Our morning started with a visit to the Galapagos National Park Service Tortoise Breeding Center and the Charles Darwin Research Station facilities.  A flagship project for both institutions is the Galapagos Giant Tortoise Conservation program, which aims to restore of tortoise populations throughout the Galapagos.  These iconic reptiles were at the brink of extinction due to overhunting by pirates and whalers, competition for food, or predation from introduced animals such as goats and rats.  The GNPS and the CDRS have worked very hard since the late 1960s to increase their numbers, and they have been very successful in doing so.

There are two varieties of giant tortoise: one that roams the high humid highlands and has a roundish carapace, and another one that inhabits dry, low islands, and has a shell that resembles a riding saddle.   They are known as dome-shaped and saddle-back giant tortoises, and we saw them both today at the GNPS tortoise corrals.
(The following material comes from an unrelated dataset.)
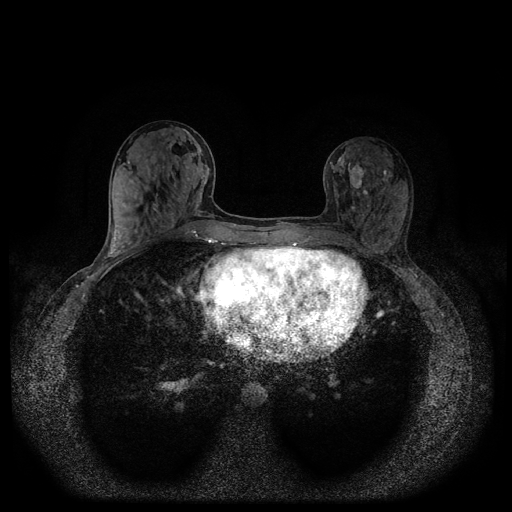
Breast MRI (dynamic contrast-enhanced, multi-phase), one axial slice. Dynamic contrast-enhanced series, time point 2 of 5 at this slice position (early post-contrast). 1.5 T. TE 2.6 ms, TR 5.4 ms. 2 mm slice thickness. 512 × 512 image matrix, field of view 340 × 340 mm. Female patient, age 32 years.
Outlined on this slice (semi-automatically segmented with operator editing):
- breast lesion (labelled benign in the annotation): box from (x=349, y=165) to (x=364, y=191) px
Towards the end of the morning, we boarded buses and moved on to visit an old-style sugar cane farm where raw sugar and moonshine are made in an artisanal and traditional fashion, the main grinder being powered by a donkey.  Our guests could taste the organically grown coffee and drink recently squeezed sugar cane juice—with or without any moonshine in it. 

After a delicious lunch ashore, we went out to look for giant tortoises in the wild.  Santa Cruz is home to the second largest population of the second largest species of giant tortoise in the Galapagos.  We were not disappointed.  Despite the drought we are going through, there were many giant tortoises around, either seeking shade or taking a mud bath to cool down a little bit.  Everybody got to see them!

Bird-watching didn’t let us down either.  Several Darwin’s finches were spotted all around us, as well as Galapagos flycatchers, yellow warblers, white-cheeked pintail ducks, common gallinules, and cattle egrets.

After a long day, we headed back to the National Geographic Endeavour –a little tired, but very happy.